Like Gonzalez v. Google, the case illustrated for Livingston the crucial tensions that repeatedly arise in First Amendment law. 

“Emerging technologies come with real side effects, but all too often, attempts to address those side effects silence speakers, or stifle free inquiry, or trample on privacy rights,” she said. 

Livingston hopes to help create precedent that will strike the right balance between addressing digital-age harms and protecting civil liberties. 

Starting this August, Livingston will continue her work at MFIA as the clinic’s Craig Newmark fellow, supported by Craig Newmark Philanthropies. Like previous Newmark fellows Tobin Raju, Rachel Davidson, and Michael Linhorst, Livingston will be a core team member in advancing the clinic’s mission of government transparency and accountability. 
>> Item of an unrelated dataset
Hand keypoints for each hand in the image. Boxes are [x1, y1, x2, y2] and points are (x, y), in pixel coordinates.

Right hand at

One of Livingston’s goals will be to better define the compelled speech doctrine. The doctrine dictates that just as governments often cannot punish or prevent speech, they often cannot require speech. 
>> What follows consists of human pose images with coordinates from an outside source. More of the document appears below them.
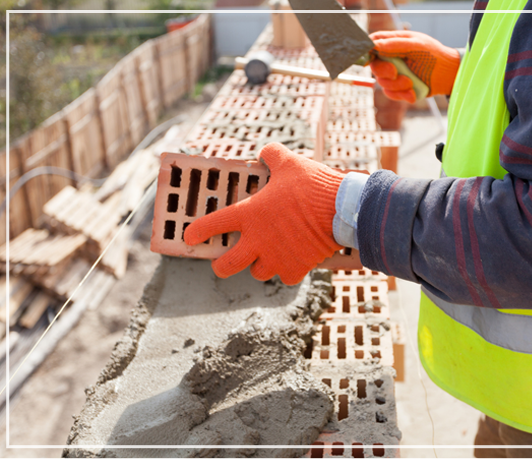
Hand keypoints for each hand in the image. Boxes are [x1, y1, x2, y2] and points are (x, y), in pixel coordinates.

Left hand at [184, 143, 344, 284]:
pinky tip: (292, 261)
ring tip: (265, 256)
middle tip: (222, 262)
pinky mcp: (296, 268)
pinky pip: (285, 277)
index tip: (189, 237)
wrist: (342, 209)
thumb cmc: (314, 185)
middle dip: (220, 265)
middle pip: (226, 266)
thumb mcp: (290, 162)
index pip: (213, 224)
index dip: (197, 232)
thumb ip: (272, 156)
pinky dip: (287, 271)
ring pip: (256, 272)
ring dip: (258, 265)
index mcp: (250, 214)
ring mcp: (276, 257)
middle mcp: (257, 240)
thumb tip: (265, 152)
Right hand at [369, 30, 459, 102]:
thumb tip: (375, 45)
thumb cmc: (434, 55)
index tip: (368, 59)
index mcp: (394, 43)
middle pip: (375, 66)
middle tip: (395, 72)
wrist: (447, 75)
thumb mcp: (416, 45)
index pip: (374, 43)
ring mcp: (394, 74)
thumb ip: (395, 44)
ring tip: (411, 83)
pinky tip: (413, 94)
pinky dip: (401, 95)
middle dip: (383, 71)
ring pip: (382, 82)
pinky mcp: (399, 88)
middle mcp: (391, 58)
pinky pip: (391, 94)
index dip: (367, 51)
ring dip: (396, 85)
“Again, here we see an issue where we have to find a good middle ground. I think certain interpretations of the compelled speech doctrine go too far,” Livingston said. “Of course the government can’t compel you to become a mouthpiece for its own messages. But if we treated every regulation that required someone to speak, write, or share information as a First Amendment violation, there’d be nothing left of our government.” 

Following Coalition for Independent Technology Research v. Abbott, another goal for Livingston will be to protect academic freedom and free inquiry in schools. 

The Media Freedom and Information Access Clinic is a law student clinic dedicated to increasing government transparency, defending the essential work of news gatherers, and protecting freedom of expression by providing pro bono legal services, pursuing impact litigation and developing policy initiatives.